Segundo esta perspetiva teórica, na análise das notícias ou bloco de notícias (aquelas que remetam a um mesmo tópico), será tido também em consideração o contexto sociocultural da problemática em questão, de modo a relacionar este com as implicações políticas e ideológicas dos textos. Como indica João Carlos Correia (2014), a análise crítica do discurso é um precioso auxiliar teórico e metodológico para compreender como o jornalismo se relaciona com a esfera pública e a vida quotidiana, ainda que o próprio recorra também aos contributos da análise de enquadramentos e a reflexões socio lógicas sobre a estruturação do debate público.

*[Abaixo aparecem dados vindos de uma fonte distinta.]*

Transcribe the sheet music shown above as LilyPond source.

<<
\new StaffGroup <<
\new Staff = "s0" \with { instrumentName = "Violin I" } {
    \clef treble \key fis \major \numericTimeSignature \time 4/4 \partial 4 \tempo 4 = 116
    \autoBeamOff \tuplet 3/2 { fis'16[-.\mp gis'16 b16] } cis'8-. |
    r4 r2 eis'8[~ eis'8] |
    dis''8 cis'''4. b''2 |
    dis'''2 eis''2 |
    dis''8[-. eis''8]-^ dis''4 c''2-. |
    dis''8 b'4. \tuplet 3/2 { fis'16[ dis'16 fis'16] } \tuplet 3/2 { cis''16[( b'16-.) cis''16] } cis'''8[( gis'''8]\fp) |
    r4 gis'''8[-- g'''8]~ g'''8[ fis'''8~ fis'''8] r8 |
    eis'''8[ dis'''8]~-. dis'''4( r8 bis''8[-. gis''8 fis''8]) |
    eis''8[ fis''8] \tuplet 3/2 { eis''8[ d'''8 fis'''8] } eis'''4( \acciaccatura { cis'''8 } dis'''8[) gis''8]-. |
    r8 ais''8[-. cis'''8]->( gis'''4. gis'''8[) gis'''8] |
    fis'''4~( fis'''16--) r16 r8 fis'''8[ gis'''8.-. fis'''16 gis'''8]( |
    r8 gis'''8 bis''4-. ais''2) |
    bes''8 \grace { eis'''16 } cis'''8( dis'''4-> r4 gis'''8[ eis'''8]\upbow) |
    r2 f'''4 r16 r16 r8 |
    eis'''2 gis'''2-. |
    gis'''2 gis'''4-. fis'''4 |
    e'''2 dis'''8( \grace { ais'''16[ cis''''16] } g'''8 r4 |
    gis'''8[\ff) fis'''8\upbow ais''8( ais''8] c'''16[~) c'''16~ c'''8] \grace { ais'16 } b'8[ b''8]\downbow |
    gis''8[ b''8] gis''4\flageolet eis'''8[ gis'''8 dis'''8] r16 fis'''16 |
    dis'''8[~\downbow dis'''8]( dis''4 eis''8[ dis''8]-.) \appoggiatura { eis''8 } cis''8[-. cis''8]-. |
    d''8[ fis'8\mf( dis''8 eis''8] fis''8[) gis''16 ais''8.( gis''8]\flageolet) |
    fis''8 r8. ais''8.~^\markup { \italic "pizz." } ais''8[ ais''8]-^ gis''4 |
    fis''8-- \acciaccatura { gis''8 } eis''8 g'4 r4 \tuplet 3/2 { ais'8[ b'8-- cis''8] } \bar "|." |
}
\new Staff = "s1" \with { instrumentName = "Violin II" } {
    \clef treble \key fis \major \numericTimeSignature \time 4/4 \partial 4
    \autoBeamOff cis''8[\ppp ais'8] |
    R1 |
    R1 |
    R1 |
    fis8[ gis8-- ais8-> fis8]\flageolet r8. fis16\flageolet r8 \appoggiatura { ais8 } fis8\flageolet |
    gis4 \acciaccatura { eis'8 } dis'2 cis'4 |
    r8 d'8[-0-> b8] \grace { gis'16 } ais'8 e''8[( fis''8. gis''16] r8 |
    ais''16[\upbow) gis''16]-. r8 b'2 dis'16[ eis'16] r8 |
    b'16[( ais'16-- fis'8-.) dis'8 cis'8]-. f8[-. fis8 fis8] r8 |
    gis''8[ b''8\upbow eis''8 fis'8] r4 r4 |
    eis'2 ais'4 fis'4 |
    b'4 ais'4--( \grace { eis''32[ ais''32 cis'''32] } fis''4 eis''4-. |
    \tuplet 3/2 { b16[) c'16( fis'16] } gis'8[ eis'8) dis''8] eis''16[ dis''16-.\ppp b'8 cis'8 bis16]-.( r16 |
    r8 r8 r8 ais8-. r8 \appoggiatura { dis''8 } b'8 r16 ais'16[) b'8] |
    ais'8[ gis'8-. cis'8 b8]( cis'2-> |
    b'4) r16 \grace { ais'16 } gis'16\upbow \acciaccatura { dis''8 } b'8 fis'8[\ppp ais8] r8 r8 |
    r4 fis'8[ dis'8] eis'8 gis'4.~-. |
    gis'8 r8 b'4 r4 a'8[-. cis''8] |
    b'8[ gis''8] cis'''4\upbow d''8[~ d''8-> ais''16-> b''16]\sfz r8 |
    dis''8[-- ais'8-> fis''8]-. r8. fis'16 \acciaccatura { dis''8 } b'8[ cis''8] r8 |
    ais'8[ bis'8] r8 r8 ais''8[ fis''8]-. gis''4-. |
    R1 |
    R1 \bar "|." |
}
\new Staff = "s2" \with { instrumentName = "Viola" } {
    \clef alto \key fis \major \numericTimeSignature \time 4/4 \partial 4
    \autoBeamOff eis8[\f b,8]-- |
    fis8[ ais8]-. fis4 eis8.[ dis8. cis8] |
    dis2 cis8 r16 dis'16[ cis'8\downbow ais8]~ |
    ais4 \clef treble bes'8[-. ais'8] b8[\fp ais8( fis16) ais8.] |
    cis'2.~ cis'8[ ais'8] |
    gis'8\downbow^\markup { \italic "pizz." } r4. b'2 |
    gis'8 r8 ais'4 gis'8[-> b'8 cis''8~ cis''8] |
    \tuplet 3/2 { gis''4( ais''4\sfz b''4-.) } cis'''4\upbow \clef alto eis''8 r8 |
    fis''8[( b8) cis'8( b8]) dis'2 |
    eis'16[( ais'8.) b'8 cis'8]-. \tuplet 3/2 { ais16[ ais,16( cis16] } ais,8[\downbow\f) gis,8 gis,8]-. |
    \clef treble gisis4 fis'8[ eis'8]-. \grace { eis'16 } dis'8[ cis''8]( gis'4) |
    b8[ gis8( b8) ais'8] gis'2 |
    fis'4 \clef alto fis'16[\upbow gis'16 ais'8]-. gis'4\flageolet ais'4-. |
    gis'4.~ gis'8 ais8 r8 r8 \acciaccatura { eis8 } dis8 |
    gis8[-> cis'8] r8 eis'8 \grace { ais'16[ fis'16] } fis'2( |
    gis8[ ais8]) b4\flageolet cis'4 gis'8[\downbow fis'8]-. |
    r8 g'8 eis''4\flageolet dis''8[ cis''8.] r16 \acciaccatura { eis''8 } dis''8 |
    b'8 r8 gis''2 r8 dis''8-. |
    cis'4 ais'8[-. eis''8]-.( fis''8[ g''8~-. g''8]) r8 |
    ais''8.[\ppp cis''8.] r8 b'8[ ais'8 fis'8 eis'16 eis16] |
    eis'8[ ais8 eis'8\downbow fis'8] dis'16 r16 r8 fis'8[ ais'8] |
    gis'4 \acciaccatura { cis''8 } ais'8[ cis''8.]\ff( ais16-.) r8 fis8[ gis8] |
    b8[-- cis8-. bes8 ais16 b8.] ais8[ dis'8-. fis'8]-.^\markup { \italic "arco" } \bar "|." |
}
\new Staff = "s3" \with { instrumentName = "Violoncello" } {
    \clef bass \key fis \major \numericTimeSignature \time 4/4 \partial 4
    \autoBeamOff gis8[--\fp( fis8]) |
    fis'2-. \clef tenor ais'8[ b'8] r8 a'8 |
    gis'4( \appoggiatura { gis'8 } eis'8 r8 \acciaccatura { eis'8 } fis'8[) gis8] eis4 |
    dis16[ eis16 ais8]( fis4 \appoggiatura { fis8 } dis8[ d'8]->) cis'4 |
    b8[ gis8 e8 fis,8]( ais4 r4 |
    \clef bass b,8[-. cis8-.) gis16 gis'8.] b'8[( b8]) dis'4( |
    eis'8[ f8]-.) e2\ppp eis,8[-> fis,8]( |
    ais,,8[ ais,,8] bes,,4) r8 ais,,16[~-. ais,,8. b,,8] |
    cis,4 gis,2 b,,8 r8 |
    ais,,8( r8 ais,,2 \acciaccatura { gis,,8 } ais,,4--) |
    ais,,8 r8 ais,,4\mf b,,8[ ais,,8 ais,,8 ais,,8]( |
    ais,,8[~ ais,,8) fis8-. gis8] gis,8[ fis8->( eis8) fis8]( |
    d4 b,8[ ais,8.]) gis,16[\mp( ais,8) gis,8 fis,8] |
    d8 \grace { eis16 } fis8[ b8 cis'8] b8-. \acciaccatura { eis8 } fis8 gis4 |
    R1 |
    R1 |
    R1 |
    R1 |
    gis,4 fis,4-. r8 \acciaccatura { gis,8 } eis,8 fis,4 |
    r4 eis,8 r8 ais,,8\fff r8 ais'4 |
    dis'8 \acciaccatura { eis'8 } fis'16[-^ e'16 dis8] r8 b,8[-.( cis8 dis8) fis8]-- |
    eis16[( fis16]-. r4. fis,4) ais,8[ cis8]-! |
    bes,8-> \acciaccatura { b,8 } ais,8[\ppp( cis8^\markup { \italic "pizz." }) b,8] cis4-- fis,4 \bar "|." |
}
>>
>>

Na abordagem multidisciplinar própria da análise crítica do discurso, a ideologia, conforme discorremos em capítulo anterior, não é vista como um simples conjunto de ideias que refletem a infraestrutura económica de uma sociedade. Deve ser sim relacionada com a estrutura e as cognições sociais, o que permite estabelecer uma ponte entre os pressupostos teóricos da análise crítica do discurso e os esquemas cognitivos designados por enquadramentos, as rotinas profissionais que interiorizam valores ideológicos e os esquemas cognitivos correspondentes nas práticas profissionais quotidianas.

Por fim, assinalamos que a análise crítica do discurso que aqui empreendemos não corresponde à aplicação de nenhum modelo estanque (van Dijk, 2005), mas é antes uma perspetiva de compreensão crítica com a qual se pretende identificar nas estruturas do discurso, entre o dito e o não dito, as ideologias e as suas respetivas representações sociais, que subjazem a certas opções retóricas, estilísticas e afins. É neste sentido que o autor afirma ser necessário, para uma análise discursiva completa, empreender uma análise teórica tanto quanto possível exaustiva do assunto social que o discurso em questão trata. Apenas desta forma será possível correlacionar as estruturas discursivas com o respetivo contexto social. Assim, neste capítulo os pressupostos da análise crítica do discurso e da framing theory são utilizados mais como um referencial, a partir do qual estabeleceremos a triangulação discurso, cognição e sociedade, para compreender as imagens mobilizadas na representação do Brasil e dos brasileiros nos jornais.